Man Who Overdosed on Viagra Sees Nothing But Red

In a bizarre story picked up by the New York Post, an unidentified 31-year-old male overdosed on erectile dysfunction medication and now suffers from a permanent red tint to his vision. According to the story, the man purchased the liquid form of sildenafil citrate (commonly sold as Viagra) without a prescription. He promptly drank more than the recommended 50mg dose and soon after, he began to see a red tint in his field of vision and experienced flashes of light. These were, unfortunately, not short-term side effects of the overdose. Doctors found that the drug had “permanently damaged the cells in his retina that control color processing” and diagnosed the man with “retinal toxicity.” One year later, his symptoms haven’t gone away, either. “People live by the philosophy that if a little bit is good, a lot is better,” lead investigator Richard Rosen, MD, observed. “This study shows how dangerous a large dose of a commonly used medication can be. People who depend on colored vision for their livelihood need to realize there could be a long-lasting impact of overindulging on this drug.”

Fentanyl Test Strips Successful in Preventing Overdoses

Researchers reported on Wednesday that illicit drug users are increasingly using fentanyl test strips to protect themselves from overdoses, The Washington Post said. The research study was limited to 125 injection drug users in Greensboro, N.C. over an eight-week period last year. Still, the findings were darkly eye-opening: “Users whose drugs tested positive for fentanyl were five times as likely to change their behaviors than users whose strips were negative.” Users wouldn’t throw their drugs away, the Post quickly added, but they were certainly more mindful of how they consumed the drugs. (Rather than injecting the drugs, many users opted to snorting them.) “The illicit market is basically poisoned” by fentanyl, said Jon E. Zibbell, one of the lead researchers. “These strips allow people to test their product to see if fentanyl is in it. Knowing what is in your product is the first step to being able to adapt to that product.” While it’s not a solution to combat illicit drug use, many lawmakers see it as a good first step toward harm reduction. Overall, 43% of the study’s users claimed that they’d changed their drug behavior, thanks to the strips. An additional 77% said the strips “made them feel safer.”

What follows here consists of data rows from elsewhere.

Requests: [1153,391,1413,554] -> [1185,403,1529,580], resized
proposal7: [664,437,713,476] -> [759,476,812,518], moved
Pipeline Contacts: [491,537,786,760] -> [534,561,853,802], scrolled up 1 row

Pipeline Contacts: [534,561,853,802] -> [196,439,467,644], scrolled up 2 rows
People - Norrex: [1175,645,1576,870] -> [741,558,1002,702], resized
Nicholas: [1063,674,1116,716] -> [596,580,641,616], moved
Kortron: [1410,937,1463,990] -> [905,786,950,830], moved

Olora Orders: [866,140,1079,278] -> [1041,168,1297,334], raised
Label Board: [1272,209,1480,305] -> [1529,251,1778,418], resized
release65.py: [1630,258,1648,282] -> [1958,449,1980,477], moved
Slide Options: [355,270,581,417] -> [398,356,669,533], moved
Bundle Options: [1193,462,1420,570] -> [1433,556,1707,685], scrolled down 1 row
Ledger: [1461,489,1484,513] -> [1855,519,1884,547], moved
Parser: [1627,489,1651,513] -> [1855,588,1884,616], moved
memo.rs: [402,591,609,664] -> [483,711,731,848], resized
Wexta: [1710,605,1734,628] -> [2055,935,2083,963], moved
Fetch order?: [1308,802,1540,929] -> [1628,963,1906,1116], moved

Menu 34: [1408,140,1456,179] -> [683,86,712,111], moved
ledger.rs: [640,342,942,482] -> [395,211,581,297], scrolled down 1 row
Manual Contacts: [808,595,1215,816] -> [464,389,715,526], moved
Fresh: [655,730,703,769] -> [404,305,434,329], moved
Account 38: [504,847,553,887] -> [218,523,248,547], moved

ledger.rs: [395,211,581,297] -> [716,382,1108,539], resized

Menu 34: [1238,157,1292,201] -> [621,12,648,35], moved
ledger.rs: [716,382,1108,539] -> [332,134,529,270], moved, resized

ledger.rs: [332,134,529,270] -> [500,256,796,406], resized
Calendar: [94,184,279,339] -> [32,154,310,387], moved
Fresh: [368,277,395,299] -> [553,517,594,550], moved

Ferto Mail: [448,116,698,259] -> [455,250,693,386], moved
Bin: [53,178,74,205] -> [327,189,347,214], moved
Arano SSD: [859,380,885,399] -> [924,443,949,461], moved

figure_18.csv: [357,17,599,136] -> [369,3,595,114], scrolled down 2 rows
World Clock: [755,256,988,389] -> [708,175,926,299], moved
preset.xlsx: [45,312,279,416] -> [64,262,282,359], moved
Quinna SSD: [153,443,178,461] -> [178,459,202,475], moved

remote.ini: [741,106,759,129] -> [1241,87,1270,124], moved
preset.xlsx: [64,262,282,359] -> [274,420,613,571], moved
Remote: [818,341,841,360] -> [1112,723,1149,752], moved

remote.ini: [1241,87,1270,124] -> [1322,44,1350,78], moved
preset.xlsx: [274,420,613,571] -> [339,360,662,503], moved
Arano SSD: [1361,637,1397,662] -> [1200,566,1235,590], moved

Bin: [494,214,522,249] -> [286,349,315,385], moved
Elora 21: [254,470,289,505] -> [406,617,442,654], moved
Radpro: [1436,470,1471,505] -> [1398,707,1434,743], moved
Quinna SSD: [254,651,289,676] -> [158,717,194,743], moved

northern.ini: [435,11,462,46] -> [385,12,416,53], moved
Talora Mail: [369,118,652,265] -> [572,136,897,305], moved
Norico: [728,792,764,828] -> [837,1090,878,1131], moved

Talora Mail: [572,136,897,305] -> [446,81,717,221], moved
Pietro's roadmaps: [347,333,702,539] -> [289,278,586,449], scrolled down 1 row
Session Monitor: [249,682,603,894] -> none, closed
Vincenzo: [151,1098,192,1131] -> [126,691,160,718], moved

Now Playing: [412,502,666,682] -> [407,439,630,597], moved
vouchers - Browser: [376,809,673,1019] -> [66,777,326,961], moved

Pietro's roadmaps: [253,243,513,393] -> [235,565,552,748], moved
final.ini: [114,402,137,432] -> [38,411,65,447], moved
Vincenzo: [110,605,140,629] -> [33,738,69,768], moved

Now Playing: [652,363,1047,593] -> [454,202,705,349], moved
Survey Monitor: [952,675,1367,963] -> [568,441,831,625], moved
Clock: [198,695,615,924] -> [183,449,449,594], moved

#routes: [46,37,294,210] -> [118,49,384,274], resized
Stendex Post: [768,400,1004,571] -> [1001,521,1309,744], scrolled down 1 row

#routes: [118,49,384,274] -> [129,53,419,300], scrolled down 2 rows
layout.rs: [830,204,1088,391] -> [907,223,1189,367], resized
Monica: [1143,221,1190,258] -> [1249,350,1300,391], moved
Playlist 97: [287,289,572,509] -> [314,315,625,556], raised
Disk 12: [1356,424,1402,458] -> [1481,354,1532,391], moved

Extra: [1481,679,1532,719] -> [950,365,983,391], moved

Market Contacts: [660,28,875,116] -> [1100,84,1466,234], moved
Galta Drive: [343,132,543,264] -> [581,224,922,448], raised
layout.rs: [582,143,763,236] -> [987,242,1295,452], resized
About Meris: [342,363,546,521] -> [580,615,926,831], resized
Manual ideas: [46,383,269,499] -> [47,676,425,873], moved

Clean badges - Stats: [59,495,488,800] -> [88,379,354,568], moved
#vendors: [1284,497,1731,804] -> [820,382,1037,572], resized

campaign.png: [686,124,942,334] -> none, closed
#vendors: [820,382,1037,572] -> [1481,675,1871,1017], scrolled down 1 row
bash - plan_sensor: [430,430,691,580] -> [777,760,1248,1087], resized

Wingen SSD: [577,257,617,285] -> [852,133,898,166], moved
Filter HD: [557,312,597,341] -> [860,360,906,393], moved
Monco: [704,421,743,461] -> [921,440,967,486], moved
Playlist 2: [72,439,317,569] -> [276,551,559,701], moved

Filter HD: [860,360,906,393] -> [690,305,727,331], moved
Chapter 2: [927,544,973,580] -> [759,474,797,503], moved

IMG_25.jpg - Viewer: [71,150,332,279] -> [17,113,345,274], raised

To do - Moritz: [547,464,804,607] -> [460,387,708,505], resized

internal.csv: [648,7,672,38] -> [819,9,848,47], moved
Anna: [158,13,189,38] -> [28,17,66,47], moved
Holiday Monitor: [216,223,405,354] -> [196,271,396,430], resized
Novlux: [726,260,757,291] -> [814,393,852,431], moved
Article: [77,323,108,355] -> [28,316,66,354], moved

Utah: Opioid Overdoses Have Fallen 20% in a Year

With all the doom and gloom surrounding the US opioid epidemic, Utah emerged in this week’s news cycle with an unexpected ray of hope for other states. According to The Salt Lake Tribune on Monday, opioid-related overdoses have plummeted in the state by 20% over last year. While the majority of the year’s 360 fatalities were owed to opioid painkillers or heroin, it’s a marked improvement over 2016, which registered 449 total deaths. State officials now believe they’re better equipped to deal with the problem, for one thing. They’re armed with real-time monitoring tools that can help direct health and law enforcement to where opioid deaths are “clustering” and, therefore, determine where doctors might be overprescribing. The state is also distributing and training first responders how to use the overdose-reversing drug naloxone, the story added. As for the decline over 2016, it doesn’t appear to be a fluke, either: the Tribune reported that this is the third straight year in a row that Utah experienced a decline in prescription opioid deaths. And while the first quarter of 2018, sadly, saw more fatalities than any single quarter in 2017, Utah is clearly committed to using data and analysis to fight the problem like never before.